The thing parents keep telling their kids about the internet - about how once you put something up, it never goes away - is equally good advice for all of us. That Wayback Machine never forgets. A trip through the BPM software world of the internet archives is an interesting thing, because it shows what a difference a corporate acquisition can make in someone's opinions. Let's hop in the machine and take a little trip:

"Today one of our customers said they were told by IBM: "why spend your money with Lombardi, we'll give you our BPMS for free." I finally agree 100% with IBM on something: their BPMS is worth nothing. Getting a cheap BPMS is like buying a dancing elephant for a dollar: cool, but who can afford to feed it?"

That's Phil Gilbert talking. Or rather, Phil Gilbert back when he was president and CTO of Lombardi. Today's Phil Gilbert is head of BPM at IBM. Say it again, Phil: "Their BPMS is worth nothing."

Here's another echo from former-Phil Gilbert that shouldn't be forgotten:

"The choice isn't between pure-play vendors and stack vendors, the choice is between BPM or IBM...What is BPM? I think it's pretty simple: put the business back in charge of its business assets. And what is IBM? Keep that control in IT."

They say the only way to achieve real change is from the inside, and I have no doubt that is what Mr. Gilbert would like to do at IBM. I don't doubt his intentions for a second. I'm also sure Captain Edward Smith intended to miss the iceberg.

The fact is that nearly two years after its acquisition of Lombardi, IBM has still failed to outline a clear path for its BPM customers.
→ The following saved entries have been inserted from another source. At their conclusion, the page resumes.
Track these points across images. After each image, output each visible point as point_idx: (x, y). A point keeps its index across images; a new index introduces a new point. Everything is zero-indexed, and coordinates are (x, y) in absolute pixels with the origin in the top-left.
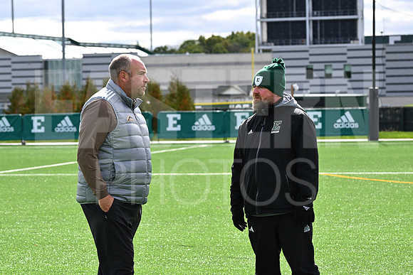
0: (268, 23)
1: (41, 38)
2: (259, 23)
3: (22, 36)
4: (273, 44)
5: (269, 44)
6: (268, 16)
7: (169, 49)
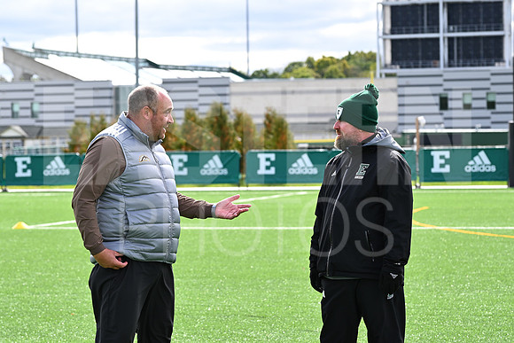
0: (393, 41)
1: (111, 59)
2: (381, 41)
3: (88, 56)
4: (398, 67)
5: (393, 66)
6: (392, 32)
7: (270, 73)
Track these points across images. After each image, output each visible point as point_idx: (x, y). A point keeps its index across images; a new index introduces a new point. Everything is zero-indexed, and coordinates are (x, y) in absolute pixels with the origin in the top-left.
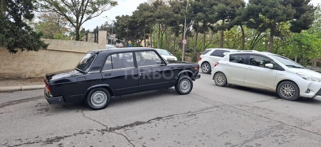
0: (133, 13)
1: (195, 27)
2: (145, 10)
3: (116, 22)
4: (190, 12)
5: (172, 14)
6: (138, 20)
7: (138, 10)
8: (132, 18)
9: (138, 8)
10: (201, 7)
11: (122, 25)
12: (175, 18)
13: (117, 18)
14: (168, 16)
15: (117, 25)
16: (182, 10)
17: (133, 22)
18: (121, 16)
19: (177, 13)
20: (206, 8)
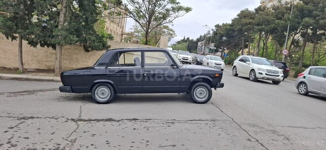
0: (232, 20)
1: (303, 35)
2: (245, 17)
3: (215, 30)
4: (296, 17)
5: (273, 20)
6: (236, 28)
7: (238, 17)
8: (230, 25)
9: (238, 15)
10: (310, 12)
11: (220, 33)
12: (276, 25)
13: (217, 26)
14: (268, 22)
15: (215, 33)
16: (285, 16)
17: (230, 30)
18: (221, 24)
19: (280, 19)
20: (317, 13)
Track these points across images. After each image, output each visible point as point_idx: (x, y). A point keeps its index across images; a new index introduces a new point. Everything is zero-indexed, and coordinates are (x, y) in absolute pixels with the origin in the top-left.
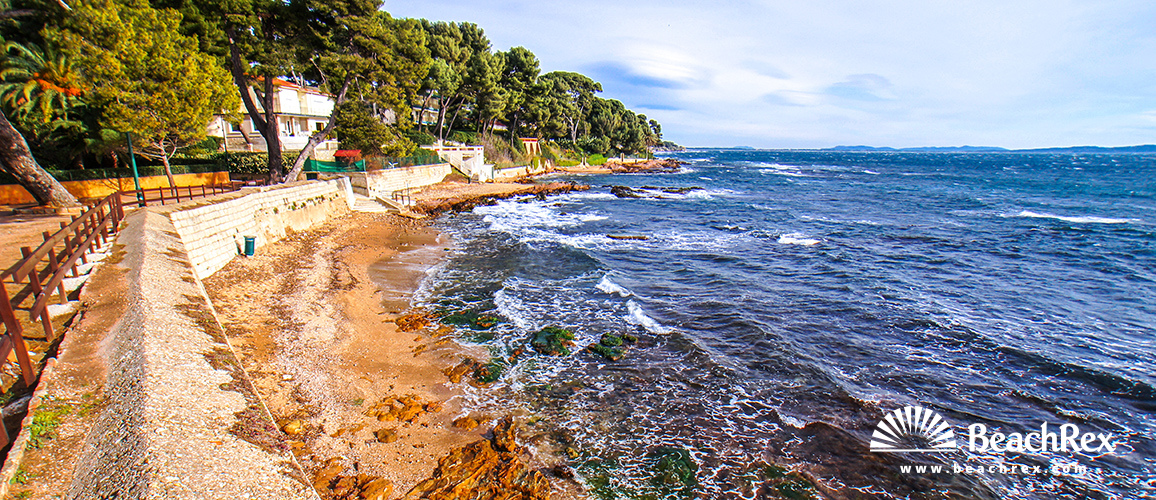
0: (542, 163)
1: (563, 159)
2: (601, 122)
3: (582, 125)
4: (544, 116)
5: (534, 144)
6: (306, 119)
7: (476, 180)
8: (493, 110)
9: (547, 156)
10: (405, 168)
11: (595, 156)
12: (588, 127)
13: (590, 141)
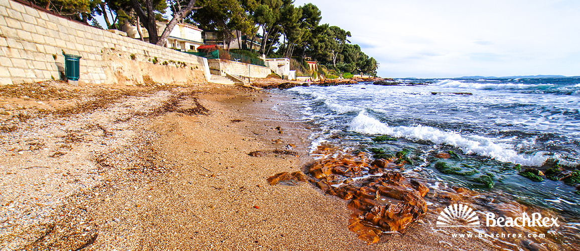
0: (319, 76)
1: (329, 74)
2: (349, 55)
3: (339, 56)
4: (321, 47)
5: (314, 65)
6: (184, 42)
7: (287, 79)
8: (296, 36)
9: (321, 72)
10: (245, 64)
11: (347, 73)
12: (342, 57)
13: (344, 65)
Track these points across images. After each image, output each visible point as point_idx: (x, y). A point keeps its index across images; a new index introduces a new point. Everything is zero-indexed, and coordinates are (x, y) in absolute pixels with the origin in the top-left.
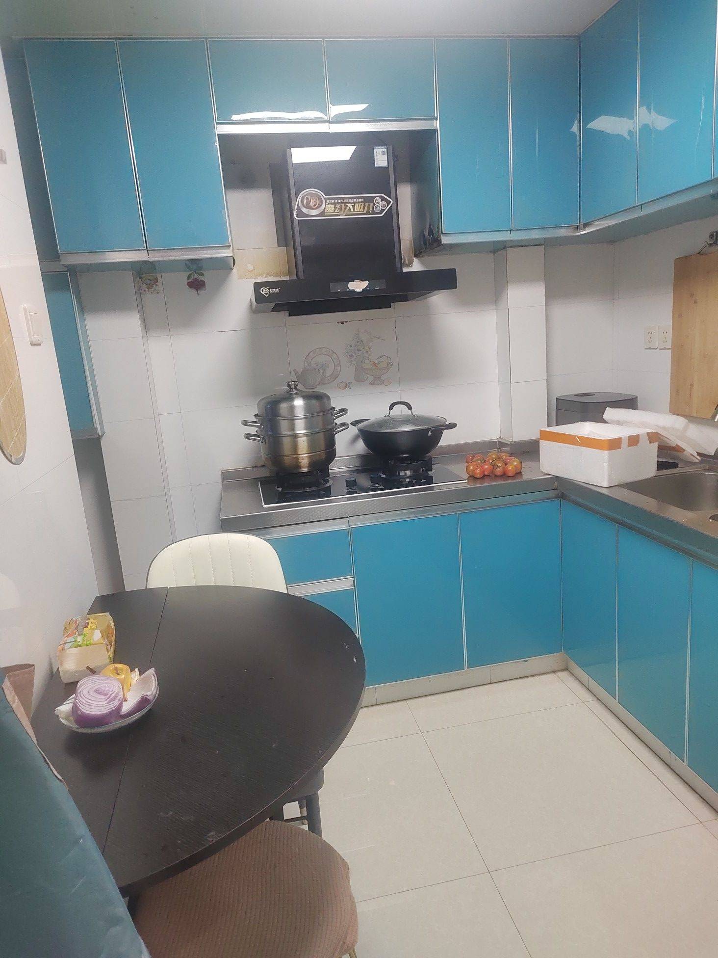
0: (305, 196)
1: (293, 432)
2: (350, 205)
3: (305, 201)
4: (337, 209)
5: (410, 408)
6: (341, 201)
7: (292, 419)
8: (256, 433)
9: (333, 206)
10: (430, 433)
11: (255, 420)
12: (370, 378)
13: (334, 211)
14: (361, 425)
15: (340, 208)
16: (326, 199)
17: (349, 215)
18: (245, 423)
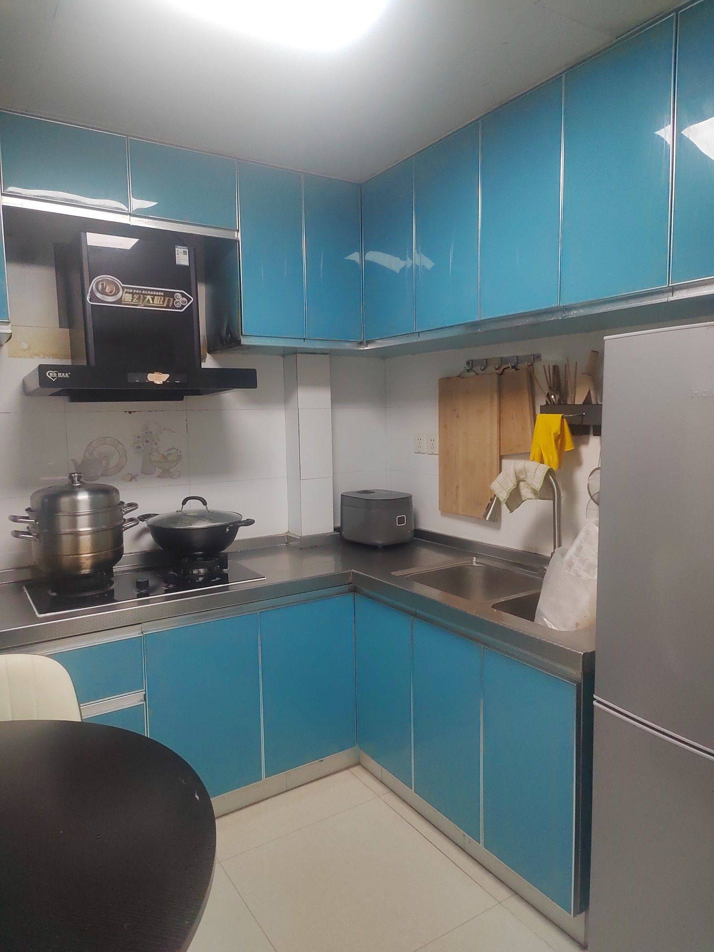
0: (100, 281)
1: (74, 530)
2: (149, 297)
3: (100, 287)
4: (135, 299)
5: (205, 503)
6: (140, 292)
7: (74, 515)
8: (27, 530)
9: (131, 295)
10: (228, 530)
11: (27, 515)
12: (158, 471)
13: (132, 300)
14: (151, 520)
15: (139, 299)
16: (123, 288)
17: (147, 307)
18: (15, 519)
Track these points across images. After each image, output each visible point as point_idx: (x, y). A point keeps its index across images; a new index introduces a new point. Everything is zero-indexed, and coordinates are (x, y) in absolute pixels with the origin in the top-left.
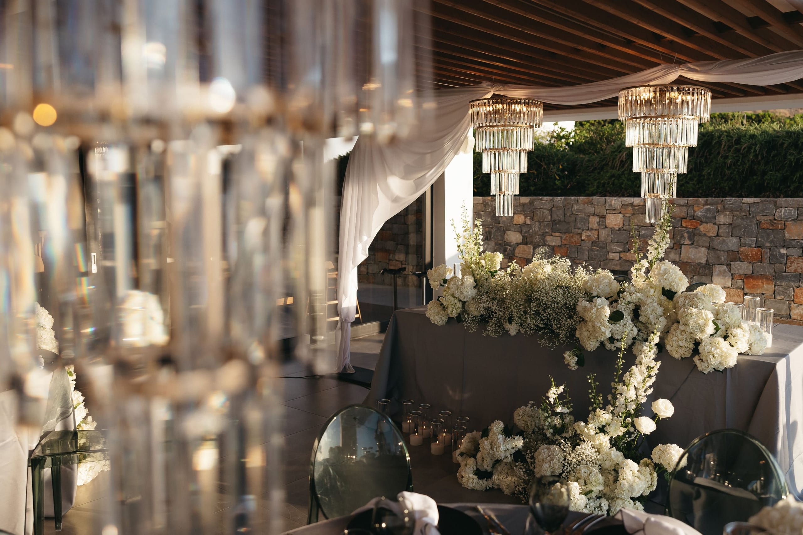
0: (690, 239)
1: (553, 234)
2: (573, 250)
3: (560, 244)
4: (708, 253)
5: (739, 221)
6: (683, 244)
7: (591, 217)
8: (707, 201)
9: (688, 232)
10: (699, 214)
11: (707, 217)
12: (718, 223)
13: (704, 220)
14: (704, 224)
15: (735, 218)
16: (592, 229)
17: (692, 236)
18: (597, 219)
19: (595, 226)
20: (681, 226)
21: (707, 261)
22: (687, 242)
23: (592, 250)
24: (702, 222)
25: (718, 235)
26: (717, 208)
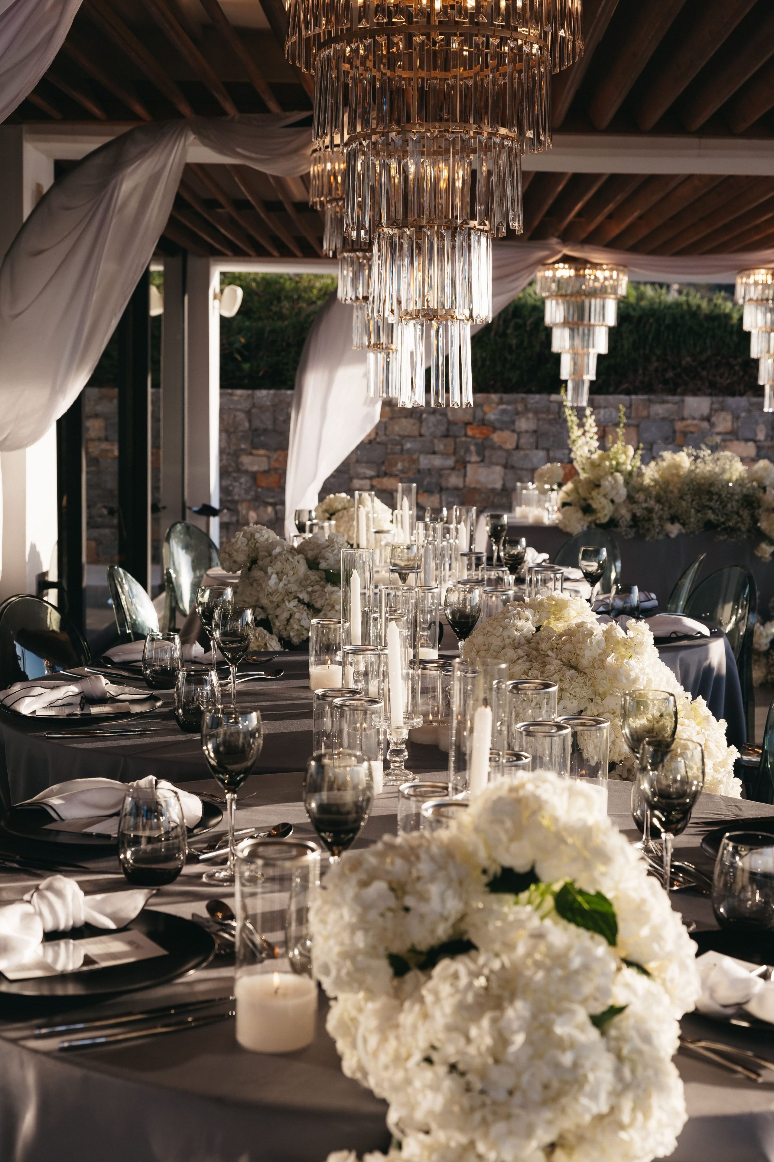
0: (478, 453)
1: (253, 452)
3: (267, 469)
4: (505, 474)
5: (546, 427)
6: (469, 462)
8: (501, 399)
9: (476, 445)
10: (492, 416)
11: (503, 422)
12: (518, 430)
13: (498, 425)
14: (499, 433)
15: (541, 423)
17: (481, 450)
20: (466, 435)
21: (504, 485)
22: (474, 458)
24: (495, 429)
25: (517, 448)
26: (516, 409)
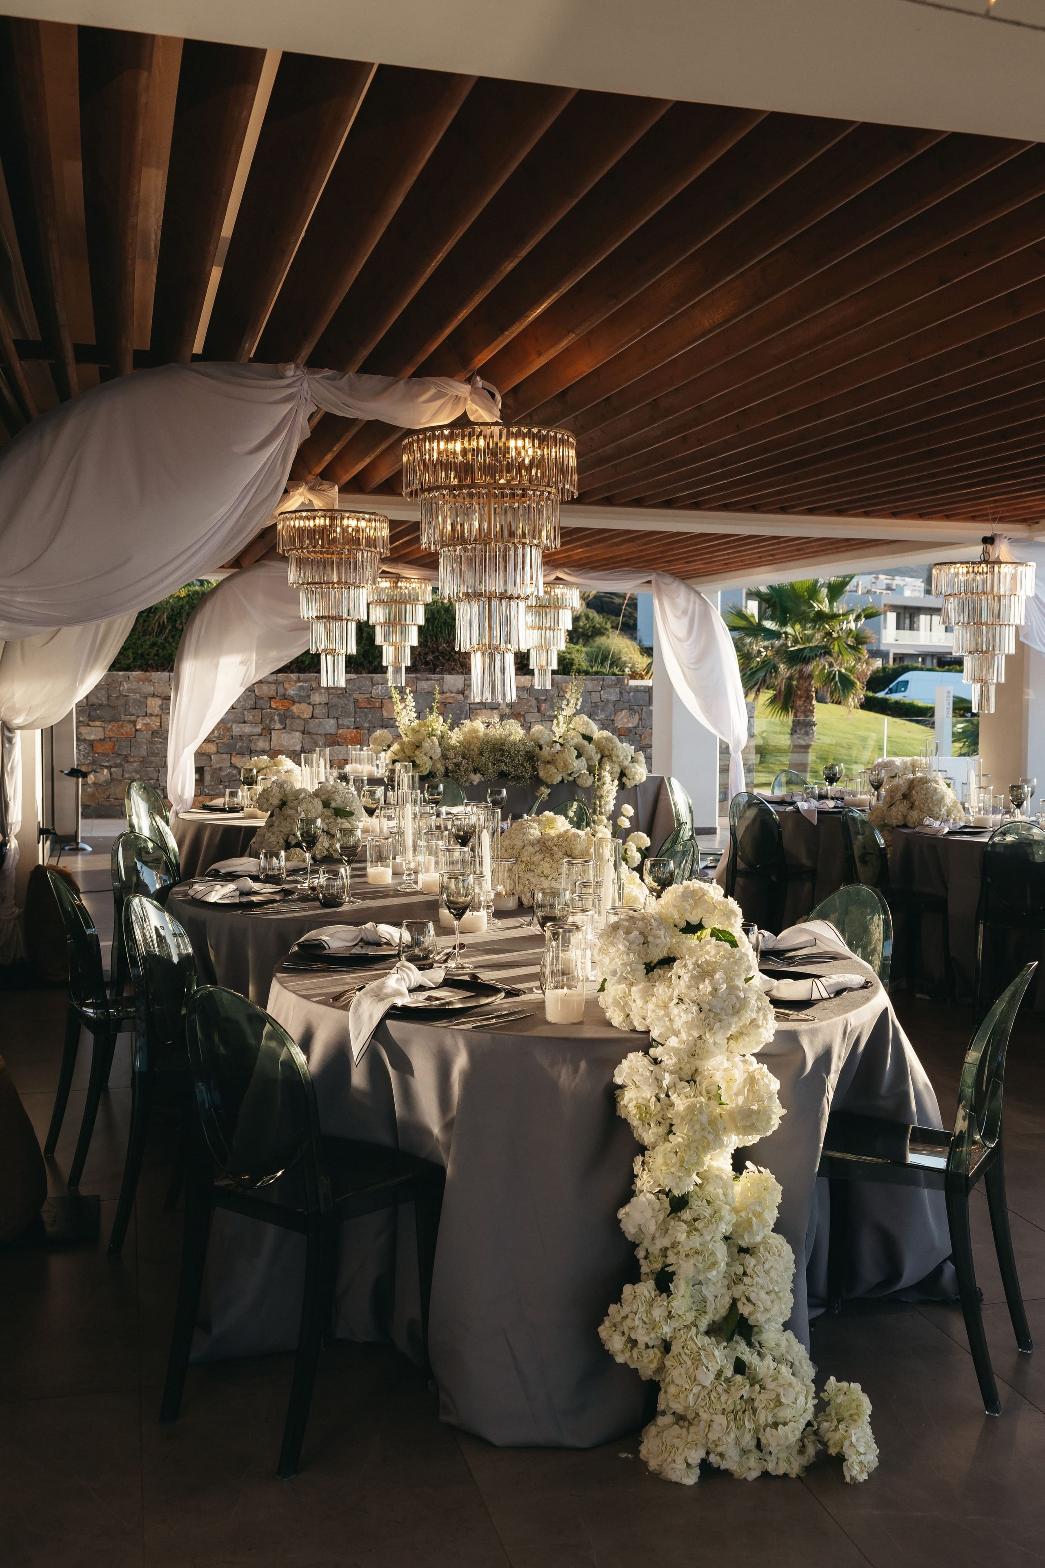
0: (281, 722)
1: (91, 723)
2: (124, 744)
3: (102, 737)
4: (303, 738)
5: (336, 700)
6: (274, 729)
7: (150, 699)
8: (299, 677)
9: (279, 715)
10: (291, 692)
11: (300, 697)
12: (313, 703)
13: (297, 699)
14: (297, 705)
15: (331, 696)
16: (151, 715)
17: (283, 719)
18: (159, 702)
19: (157, 710)
20: (270, 707)
21: (302, 747)
22: (278, 726)
23: (152, 743)
24: (294, 702)
25: (312, 717)
26: (311, 686)
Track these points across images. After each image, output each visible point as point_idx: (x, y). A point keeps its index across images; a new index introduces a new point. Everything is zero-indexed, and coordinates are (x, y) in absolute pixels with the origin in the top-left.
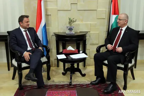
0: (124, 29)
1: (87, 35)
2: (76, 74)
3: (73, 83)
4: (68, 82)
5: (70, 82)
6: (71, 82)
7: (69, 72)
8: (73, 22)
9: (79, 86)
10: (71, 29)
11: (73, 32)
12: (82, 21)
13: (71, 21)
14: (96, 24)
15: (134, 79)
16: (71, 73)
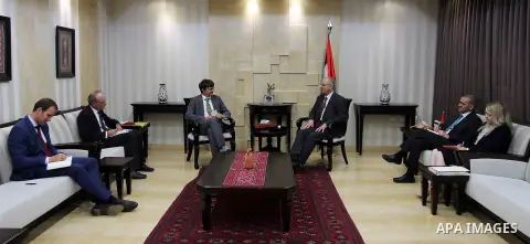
0: (329, 97)
1: (292, 107)
8: (273, 89)
10: (269, 98)
11: (271, 103)
12: (286, 88)
13: (270, 88)
14: (305, 92)
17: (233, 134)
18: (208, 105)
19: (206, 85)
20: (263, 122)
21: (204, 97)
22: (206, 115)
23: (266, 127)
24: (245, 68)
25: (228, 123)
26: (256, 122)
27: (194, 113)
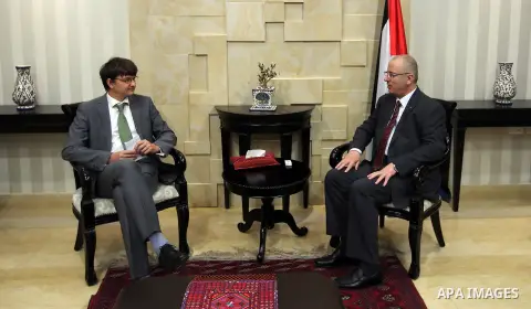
0: (404, 101)
1: (313, 114)
2: (278, 229)
3: (270, 257)
4: (253, 253)
5: (260, 254)
6: (262, 254)
7: (256, 224)
8: (272, 76)
9: (286, 266)
10: (263, 97)
11: (270, 106)
12: (298, 72)
13: (265, 75)
14: (339, 81)
15: (442, 243)
16: (263, 226)
17: (183, 189)
18: (122, 119)
19: (116, 71)
20: (251, 154)
21: (112, 101)
22: (117, 145)
23: (258, 167)
24: (208, 31)
25: (170, 160)
26: (236, 153)
27: (87, 144)
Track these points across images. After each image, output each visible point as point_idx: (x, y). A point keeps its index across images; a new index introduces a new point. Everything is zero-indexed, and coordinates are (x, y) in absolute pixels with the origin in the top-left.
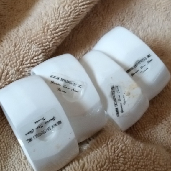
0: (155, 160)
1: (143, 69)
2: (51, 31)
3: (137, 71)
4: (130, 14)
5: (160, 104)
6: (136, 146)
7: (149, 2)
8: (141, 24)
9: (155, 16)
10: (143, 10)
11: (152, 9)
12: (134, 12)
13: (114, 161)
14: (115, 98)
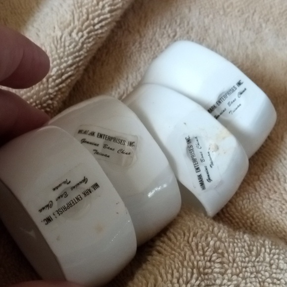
0: (272, 261)
1: (233, 107)
2: (54, 80)
3: (224, 111)
4: (184, 26)
5: (262, 167)
6: (237, 239)
7: (213, 4)
8: (205, 41)
9: (225, 26)
10: (204, 17)
11: (219, 14)
12: (190, 23)
13: (206, 270)
14: (195, 158)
Yes, it made a marketing-oriented announcement about a roll-up of its disparate BPM portfolio into IBM BPM 7.5, but that is a unified offering in marketing-speak only.

As Forrester analyst Clay Richardson rightly pointed out, IBM slapped on a new coat of paint, but hasn't done anything substantial to rev the engine. He wrote: "While this is not surprising we predicted that it would take three to four years for IBM to completely integrate Lombardi and WPS into a single unified environment we expected IBM to communicate a strategy or vision for merging the engines as part of this announcement."

In the absence of even a strategy, let alone any significant action around BPM engine integration, IBM customers are forced to figure out their own path. Their choices are what was WebSphere BPM (itself not a single engine, but the product of several acquisitions and internal development), and the additional Lombardi engine. The former is what pre-acquisition Phil Gilbert said was "worth nothing." The latter is what IBM described as merely a "departmental BPM" solution in their acquisition analyst call.

If I were an IBM BPM customer I would certainly be confused. And worried. And wishing for a different kind of Wayback Machine of my own.